What frustrates me about the Underminers is that, as I mentioned earlier, they undoubtedly want the same thing as we Supporters (namely, Arsenal success). But they can’t seem to see that their very actions help make that success less likely. I might “want” to have a hundred grand in the bank, but if I don’t get a job (or at least buy a lottery ticket) it ain’t likely to happen.
It’s counterproductive and they seem completely blind to the effect they have. I’ve seen Underminers with their kids in tow, the kids moaning and groaning and swearing at our own players just as much as their parents (Underminors?).
So what do we do about the Underminers? Have they always been there? Did they arise with the move to the new stadium? Are they a sub-section of fans who were spoilt during the good times and now feel entitled? Are they the modern-day “consumers” (rather than fans) that we keep hearing about?
Can we reason with them? Should we ban them? Thump them? Report them to the stewards for negativity below and beneath the call of duty?
I would welcome your thoughts. And it would be especially interesting to hear from some self-confessed “moaners and groaners.” Maybe you feel that what you’re doing is for the best in the long run. If so, please tell us your reasoning.
Finally I would like to include a comment that 26May made yesterday, because I think it holds a lot of truth and informs this discussion: “…the performance of our home crowd is part of the reason players of promise have sometimes laboured to do well and part of the reason why we have failed to achieve what we should have.
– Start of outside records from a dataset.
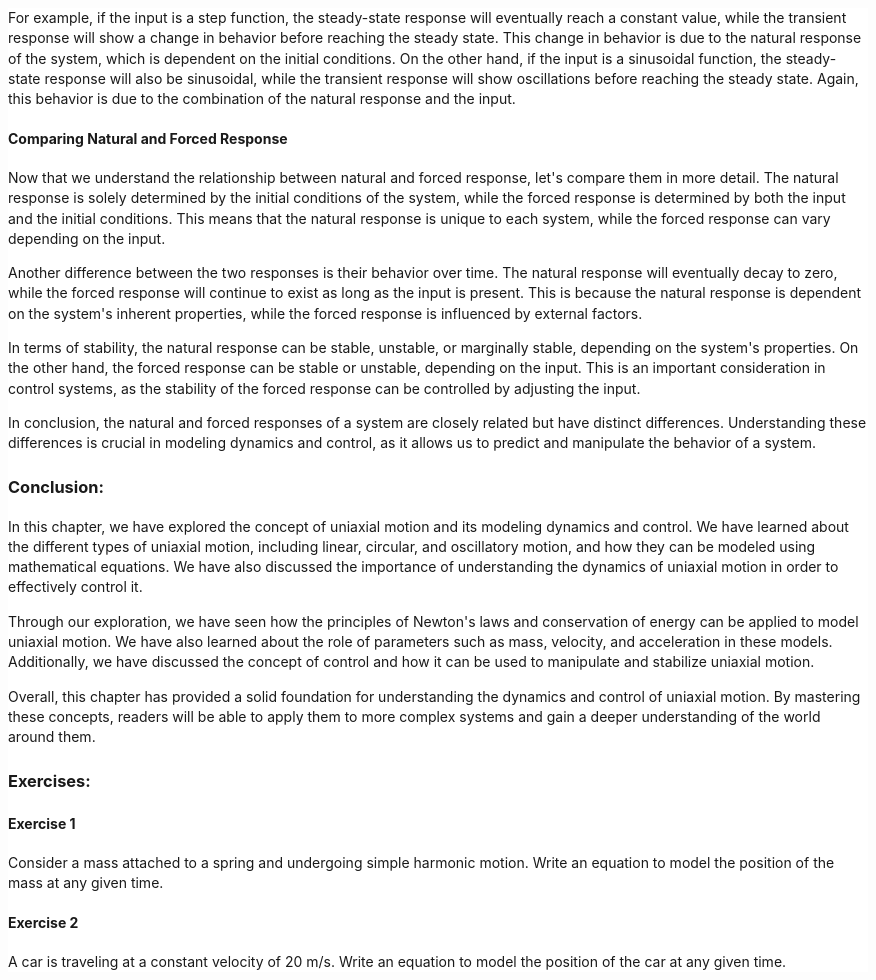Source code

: For example, if the input is a step function, the steady-state response will eventually reach a constant value, while the transient response will show a change in behavior before reaching the steady state. This change in behavior is due to the natural response of the system, which is dependent on the initial conditions. On the other hand, if the input is a sinusoidal function, the steady-state response will also be sinusoidal, while the transient response will show oscillations before reaching the steady state. Again, this behavior is due to the combination of the natural response and the input.

#### Comparing Natural and Forced Response

Now that we understand the relationship between natural and forced response, let's compare them in more detail. The natural response is solely determined by the initial conditions of the system, while the forced response is determined by both the input and the initial conditions. This means that the natural response is unique to each system, while the forced response can vary depending on the input.

Another difference between the two responses is their behavior over time. The natural response will eventually decay to zero, while the forced response will continue to exist as long as the input is present. This is because the natural response is dependent on the system's inherent properties, while the forced response is influenced by external factors.

In terms of stability, the natural response can be stable, unstable, or marginally stable, depending on the system's properties. On the other hand, the forced response can be stable or unstable, depending on the input. This is an important consideration in control systems, as the stability of the forced response can be controlled by adjusting the input.

In conclusion, the natural and forced responses of a system are closely related but have distinct differences. Understanding these differences is crucial in modeling dynamics and control, as it allows us to predict and manipulate the behavior of a system. 


### Conclusion:
In this chapter, we have explored the concept of uniaxial motion and its modeling dynamics and control. We have learned about the different types of uniaxial motion, including linear, circular, and oscillatory motion, and how they can be modeled using mathematical equations. We have also discussed the importance of understanding the dynamics of uniaxial motion in order to effectively control it.

Through our exploration, we have seen how the principles of Newton's laws and conservation of energy can be applied to model uniaxial motion. We have also learned about the role of parameters such as mass, velocity, and acceleration in these models. Additionally, we have discussed the concept of control and how it can be used to manipulate and stabilize uniaxial motion.

Overall, this chapter has provided a solid foundation for understanding the dynamics and control of uniaxial motion. By mastering these concepts, readers will be able to apply them to more complex systems and gain a deeper understanding of the world around them.

### Exercises:
#### Exercise 1
Consider a mass attached to a spring and undergoing simple harmonic motion. Write an equation to model the position of the mass at any given time.

#### Exercise 2
A car is traveling at a constant velocity of 20 m/s. Write an equation to model the position of the car at any given time.
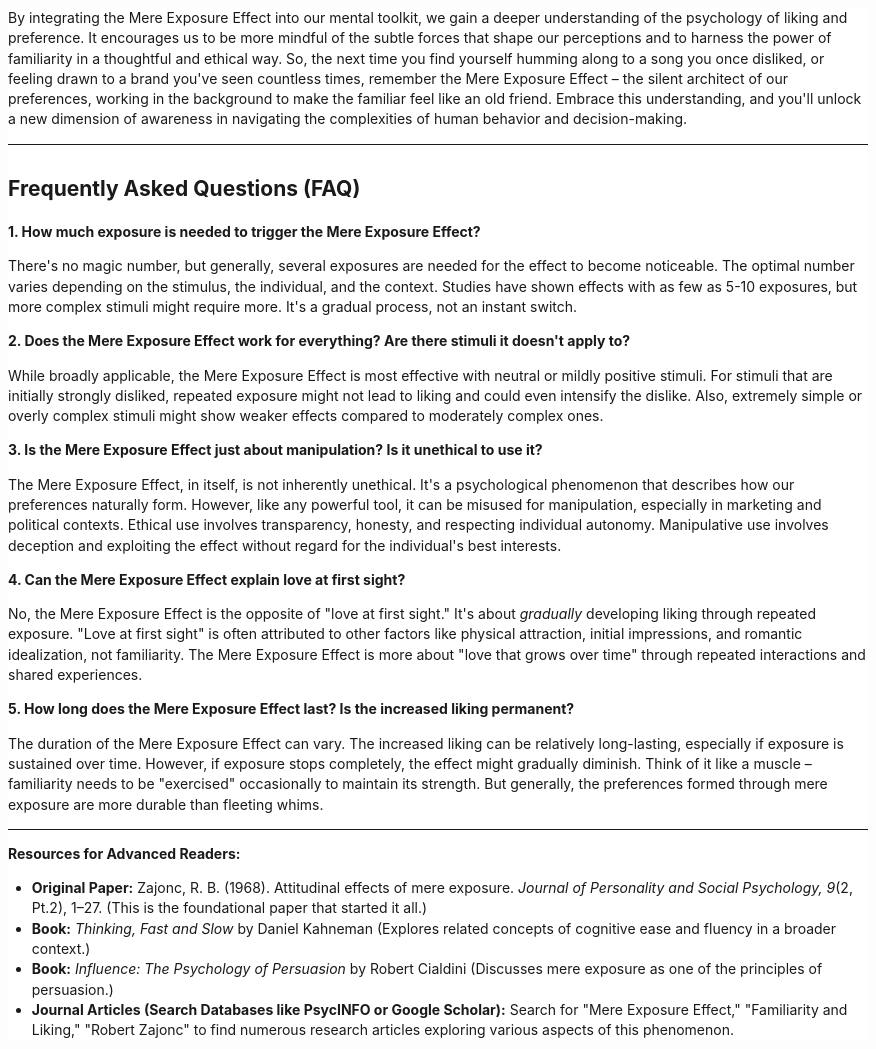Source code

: By integrating the Mere Exposure Effect into our mental toolkit, we gain a deeper understanding of the psychology of liking and preference.  It encourages us to be more mindful of the subtle forces that shape our perceptions and to harness the power of familiarity in a thoughtful and ethical way.  So, the next time you find yourself humming along to a song you once disliked, or feeling drawn to a brand you've seen countless times, remember the Mere Exposure Effect – the silent architect of our preferences, working in the background to make the familiar feel like an old friend.  Embrace this understanding, and you'll unlock a new dimension of awareness in navigating the complexities of human behavior and decision-making.

---

## Frequently Asked Questions (FAQ)

**1. How much exposure is needed to trigger the Mere Exposure Effect?**

There's no magic number, but generally, several exposures are needed for the effect to become noticeable.  The optimal number varies depending on the stimulus, the individual, and the context.  Studies have shown effects with as few as 5-10 exposures, but more complex stimuli might require more.  It's a gradual process, not an instant switch.

**2. Does the Mere Exposure Effect work for everything? Are there stimuli it doesn't apply to?**

While broadly applicable, the Mere Exposure Effect is most effective with neutral or mildly positive stimuli.  For stimuli that are initially strongly disliked, repeated exposure might not lead to liking and could even intensify the dislike.  Also, extremely simple or overly complex stimuli might show weaker effects compared to moderately complex ones.

**3. Is the Mere Exposure Effect just about manipulation? Is it unethical to use it?**

The Mere Exposure Effect, in itself, is not inherently unethical. It's a psychological phenomenon that describes how our preferences naturally form.  However, like any powerful tool, it can be misused for manipulation, especially in marketing and political contexts.  Ethical use involves transparency, honesty, and respecting individual autonomy.  Manipulative use involves deception and exploiting the effect without regard for the individual's best interests.

**4. Can the Mere Exposure Effect explain love at first sight?**

No, the Mere Exposure Effect is the opposite of "love at first sight." It's about *gradually* developing liking through repeated exposure. "Love at first sight" is often attributed to other factors like physical attraction, initial impressions, and romantic idealization, not familiarity.  The Mere Exposure Effect is more about "love that grows over time" through repeated interactions and shared experiences.

**5. How long does the Mere Exposure Effect last? Is the increased liking permanent?**

The duration of the Mere Exposure Effect can vary.  The increased liking can be relatively long-lasting, especially if exposure is sustained over time.  However, if exposure stops completely, the effect might gradually diminish.  Think of it like a muscle – familiarity needs to be "exercised" occasionally to maintain its strength.  But generally, the preferences formed through mere exposure are more durable than fleeting whims.

---

**Resources for Advanced Readers:**

* **Original Paper:** Zajonc, R. B. (1968). Attitudinal effects of mere exposure. *Journal of Personality and Social Psychology, 9*(2, Pt.2), 1–27. (This is the foundational paper that started it all.)
* **Book:** *Thinking, Fast and Slow* by Daniel Kahneman (Explores related concepts of cognitive ease and fluency in a broader context.)
* **Book:** *Influence: The Psychology of Persuasion* by Robert Cialdini (Discusses mere exposure as one of the principles of persuasion.)
* **Journal Articles (Search Databases like PsycINFO or Google Scholar):** Search for "Mere Exposure Effect," "Familiarity and Liking," "Robert Zajonc" to find numerous research articles exploring various aspects of this phenomenon.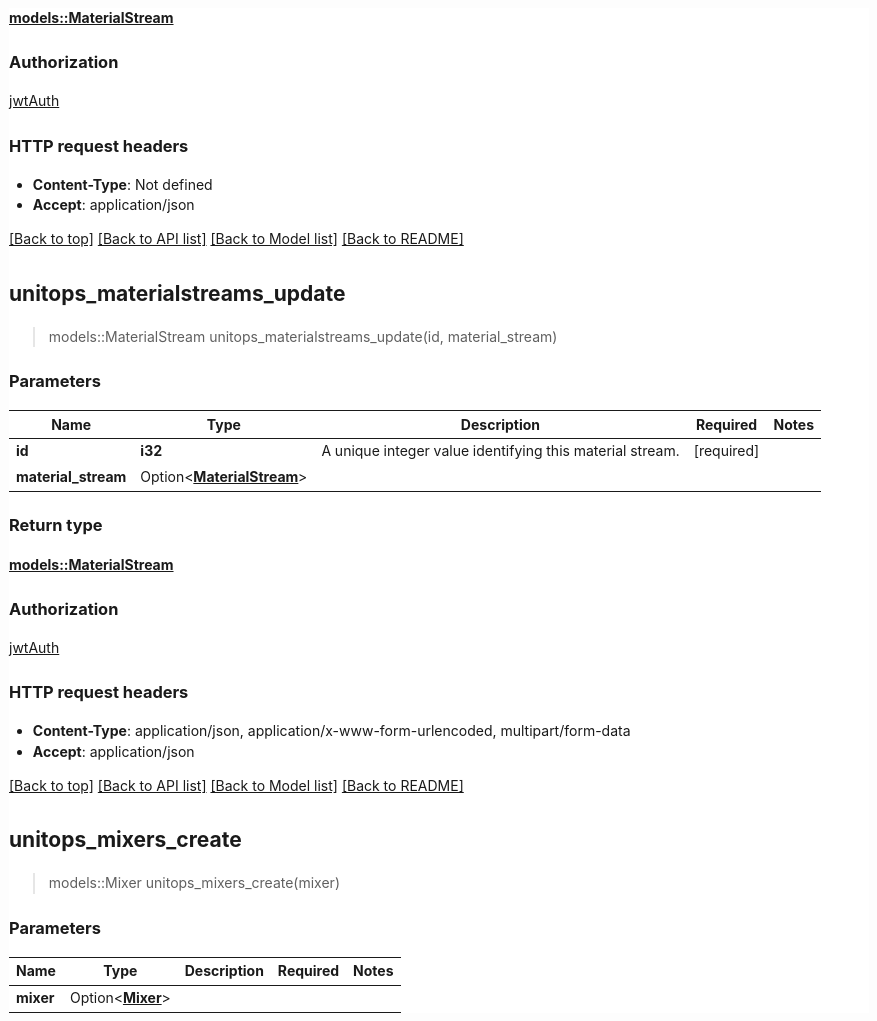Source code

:[**models::MaterialStream**](MaterialStream.md)

### Authorization

[jwtAuth](../README.md#jwtAuth)

### HTTP request headers

- **Content-Type**: Not defined
- **Accept**: application/json

[[Back to top]](#) [[Back to API list]](../README.md#documentation-for-api-endpoints) [[Back to Model list]](../README.md#documentation-for-models) [[Back to README]](../README.md)


## unitops_materialstreams_update

> models::MaterialStream unitops_materialstreams_update(id, material_stream)


### Parameters


Name | Type | Description  | Required | Notes
------------- | ------------- | ------------- | ------------- | -------------
**id** | **i32** | A unique integer value identifying this material stream. | [required] |
**material_stream** | Option<[**MaterialStream**](MaterialStream.md)> |  |  |

### Return type

[**models::MaterialStream**](MaterialStream.md)

### Authorization

[jwtAuth](../README.md#jwtAuth)

### HTTP request headers

- **Content-Type**: application/json, application/x-www-form-urlencoded, multipart/form-data
- **Accept**: application/json

[[Back to top]](#) [[Back to API list]](../README.md#documentation-for-api-endpoints) [[Back to Model list]](../README.md#documentation-for-models) [[Back to README]](../README.md)


## unitops_mixers_create

> models::Mixer unitops_mixers_create(mixer)


### Parameters


Name | Type | Description  | Required | Notes
------------- | ------------- | ------------- | ------------- | -------------
**mixer** | Option<[**Mixer**](Mixer.md)> |  |  |
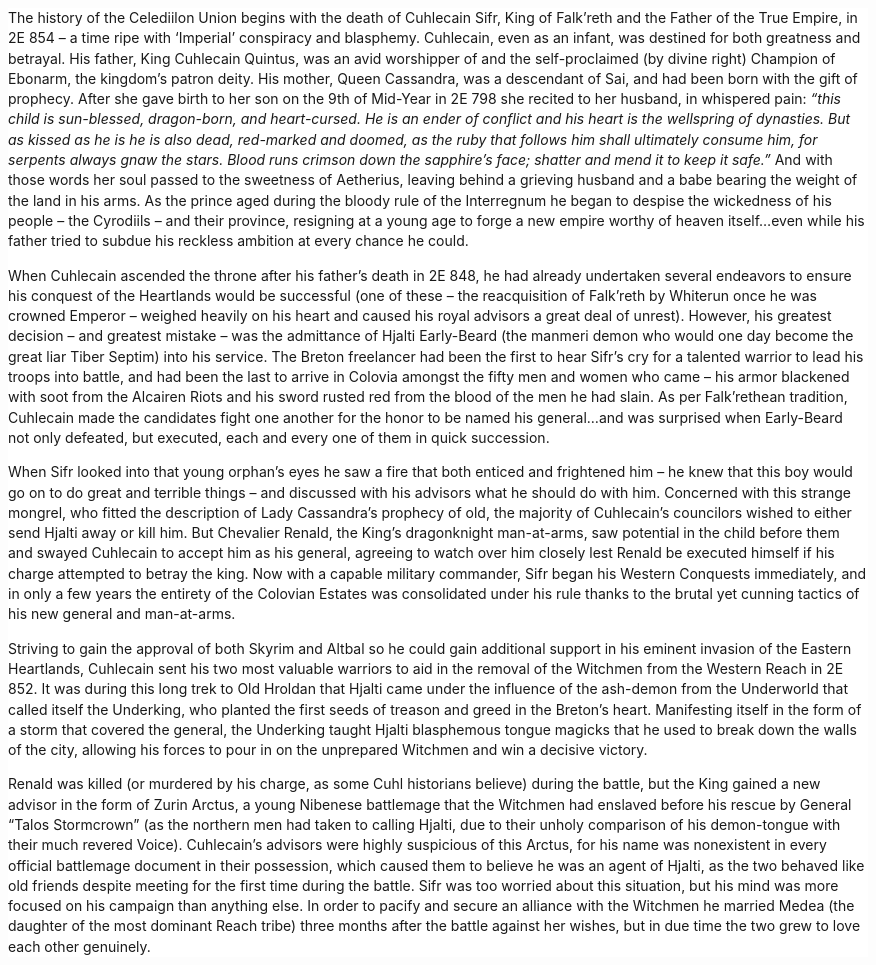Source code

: The history of the Celediilon Union begins with the death of Cuhlecain Sifr, King of Falk’reth and the Father of the True Empire, in 2E 854 – a time ripe with ‘Imperial’ conspiracy and blasphemy. Cuhlecain, even as an infant, was destined for both greatness and betrayal. His father, King Cuhlecain Quintus, was an avid worshipper of and the self-proclaimed (by divine right) Champion of Ebonarm, the kingdom’s patron deity. His mother, Queen Cassandra, was a descendant of Sai, and had been born with the gift of prophecy. After she gave birth to her son on the 9th of Mid-Year in 2E 798 she recited to her husband, in whispered pain: *“this child is sun-blessed, dragon-born, and heart-cursed. He is an ender of conflict and his heart is the wellspring of dynasties. But as kissed as he is he is also dead, red-marked and doomed, as the ruby that follows him shall ultimately consume him, for serpents always gnaw the stars. Blood runs crimson down the sapphire’s face; shatter and mend it to keep it safe.”* And with those words her soul passed to the sweetness of Aetherius, leaving behind a grieving husband and a babe bearing the weight of the land in his arms. As the prince aged during the bloody rule of the Interregnum he began to despise the wickedness of his people – the Cyrodiils – and their province, resigning at a young age to forge a new empire worthy of heaven itself…even while his father tried to subdue his reckless ambition at every chance he could.

When Cuhlecain ascended the throne after his father’s death in 2E 848, he had already undertaken several endeavors to ensure his conquest of the Heartlands would be successful (one of these – the reacquisition of Falk’reth by Whiterun once he was crowned Emperor – weighed heavily on his heart and caused his royal advisors a great deal of unrest). However, his greatest decision – and greatest mistake – was the admittance of Hjalti Early-Beard (the manmeri demon who would one day become the great liar Tiber Septim) into his service. The Breton freelancer had been the first to hear Sifr’s cry for a talented warrior to lead his troops into battle, and had been the last to arrive in Colovia amongst the fifty men and women who came – his armor blackened with soot from the Alcairen Riots and his sword rusted red from the blood of the men he had slain. As per Falk’rethean tradition, Cuhlecain made the candidates fight one another for the honor to be named his general…and was surprised when Early-Beard not only defeated, but executed, each and every one of them in quick succession.

When Sifr looked into that young orphan’s eyes he saw a fire that both enticed and frightened him – he knew that this boy would go on to do great and terrible things – and discussed with his advisors what he should do with him. Concerned with this strange mongrel, who fitted the description of Lady Cassandra’s prophecy of old, the majority of Cuhlecain’s councilors wished to either send Hjalti away or kill him. But Chevalier Renald, the King’s dragonknight man-at-arms, saw potential in the child before them and swayed Cuhlecain to accept him as his general, agreeing to watch over him closely lest Renald be executed himself if his charge attempted to betray the king. Now with a capable military commander, Sifr began his Western Conquests immediately, and in only a few years the entirety of the Colovian Estates was consolidated under his rule thanks to the brutal yet cunning tactics of his new general and man-at-arms.

Striving to gain the approval of both Skyrim and Altbal so he could gain additional support in his eminent invasion of the Eastern Heartlands, Cuhlecain sent his two most valuable warriors to aid in the removal of the Witchmen from the Western Reach in 2E 852. It was during this long trek to Old Hroldan that Hjalti came under the influence of the ash-demon from the Underworld that called itself the Underking, who planted the first seeds of treason and greed in the Breton’s heart. Manifesting itself in the form of a storm that covered the general, the Underking taught Hjalti blasphemous tongue magicks that he used to break down the walls of the city, allowing his forces to pour in on the unprepared Witchmen and win a decisive victory.

Renald was killed (or murdered by his charge, as some Cuhl historians believe) during the battle, but the King gained a new advisor in the form of Zurin Arctus, a young Nibenese battlemage that the Witchmen had enslaved before his rescue by General “Talos Stormcrown” (as the northern men had taken to calling Hjalti, due to their unholy comparison of his demon-tongue with their much revered Voice). Cuhlecain’s advisors were highly suspicious of this Arctus, for his name was nonexistent in every official battlemage document in their possession, which caused them to believe he was an agent of Hjalti, as the two behaved like old friends despite meeting for the first time during the battle. Sifr was too worried about this situation, but his mind was more focused on his campaign than anything else. In order to pacify and secure an alliance with the Witchmen he married Medea (the daughter of the most dominant Reach tribe) three months after the battle against her wishes, but in due time the two grew to love each other genuinely.
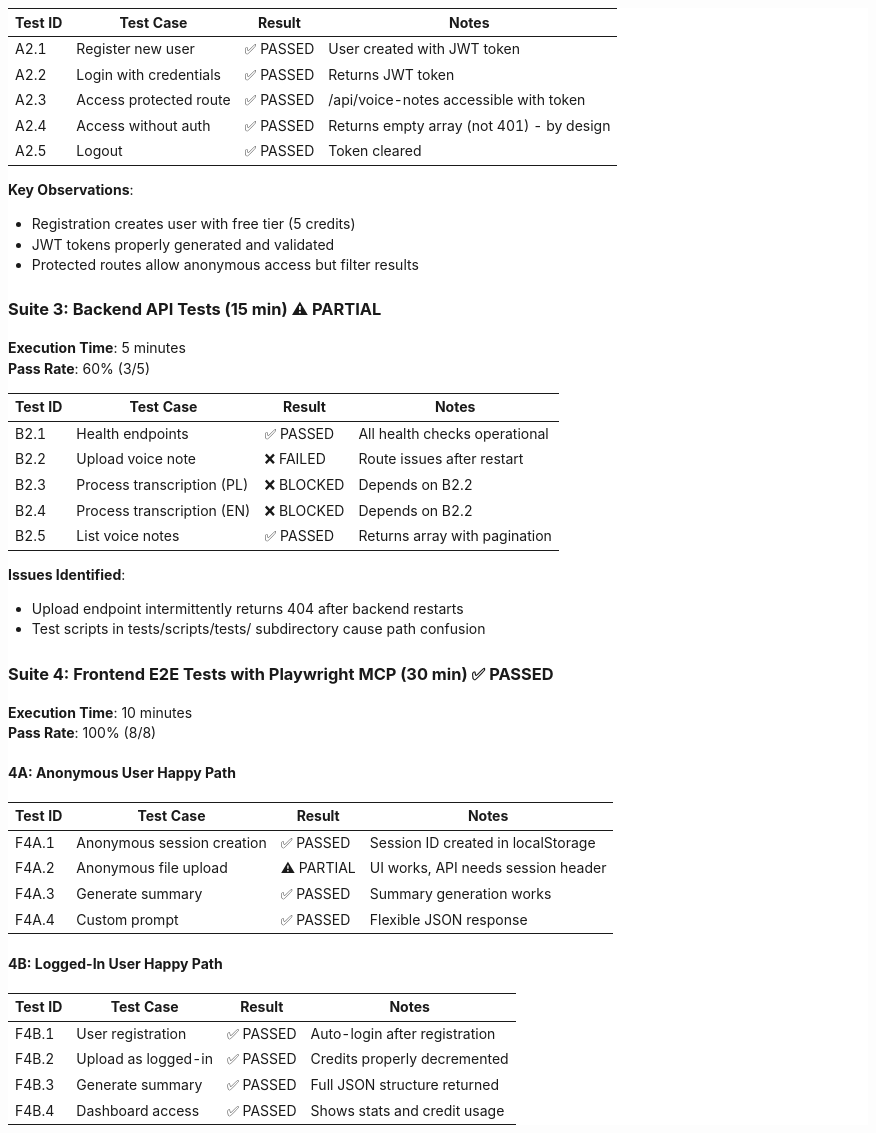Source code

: | Test ID | Test Case | Result | Notes |
|---------|-----------|--------|-------|
| A2.1 | Register new user | ✅ PASSED | User created with JWT token |
| A2.2 | Login with credentials | ✅ PASSED | Returns JWT token |
| A2.3 | Access protected route | ✅ PASSED | /api/voice-notes accessible with token |
| A2.4 | Access without auth | ✅ PASSED | Returns empty array (not 401) - by design |
| A2.5 | Logout | ✅ PASSED | Token cleared |

**Key Observations**:
- Registration creates user with free tier (5 credits)
- JWT tokens properly generated and validated
- Protected routes allow anonymous access but filter results

### Suite 3: Backend API Tests (15 min) ⚠️ PARTIAL
**Execution Time**: 5 minutes  
**Pass Rate**: 60% (3/5)

| Test ID | Test Case | Result | Notes |
|---------|-----------|--------|-------|
| B2.1 | Health endpoints | ✅ PASSED | All health checks operational |
| B2.2 | Upload voice note | ❌ FAILED | Route issues after restart |
| B2.3 | Process transcription (PL) | ❌ BLOCKED | Depends on B2.2 |
| B2.4 | Process transcription (EN) | ❌ BLOCKED | Depends on B2.2 |
| B2.5 | List voice notes | ✅ PASSED | Returns array with pagination |

**Issues Identified**:
- Upload endpoint intermittently returns 404 after backend restarts
- Test scripts in tests/scripts/tests/ subdirectory cause path confusion

### Suite 4: Frontend E2E Tests with Playwright MCP (30 min) ✅ PASSED
**Execution Time**: 10 minutes  
**Pass Rate**: 100% (8/8)

#### 4A: Anonymous User Happy Path
| Test ID | Test Case | Result | Notes |
|---------|-----------|--------|-------|
| F4A.1 | Anonymous session creation | ✅ PASSED | Session ID created in localStorage |
| F4A.2 | Anonymous file upload | ⚠️ PARTIAL | UI works, API needs session header |
| F4A.3 | Generate summary | ✅ PASSED | Summary generation works |
| F4A.4 | Custom prompt | ✅ PASSED | Flexible JSON response |

#### 4B: Logged-In User Happy Path
| Test ID | Test Case | Result | Notes |
|---------|-----------|--------|-------|
| F4B.1 | User registration | ✅ PASSED | Auto-login after registration |
| F4B.2 | Upload as logged-in | ✅ PASSED | Credits properly decremented |
| F4B.3 | Generate summary | ✅ PASSED | Full JSON structure returned |
| F4B.4 | Dashboard access | ✅ PASSED | Shows stats and credit usage |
“I think we became a quiet crowd 20 years ago or more, other than at big matches, and quietness is something we need to accept. But the negativity, moaning and impatience has built in the last few years, and that p*sses me off more than I can express. I sometimes sit in the North Bank Lower rather than my usual East Lower, but always have to steel myself against the incessant whining of a number of the regulars there… All of that said, from where I was sitting, I didn’t think the crowd was at its worst yesterday.”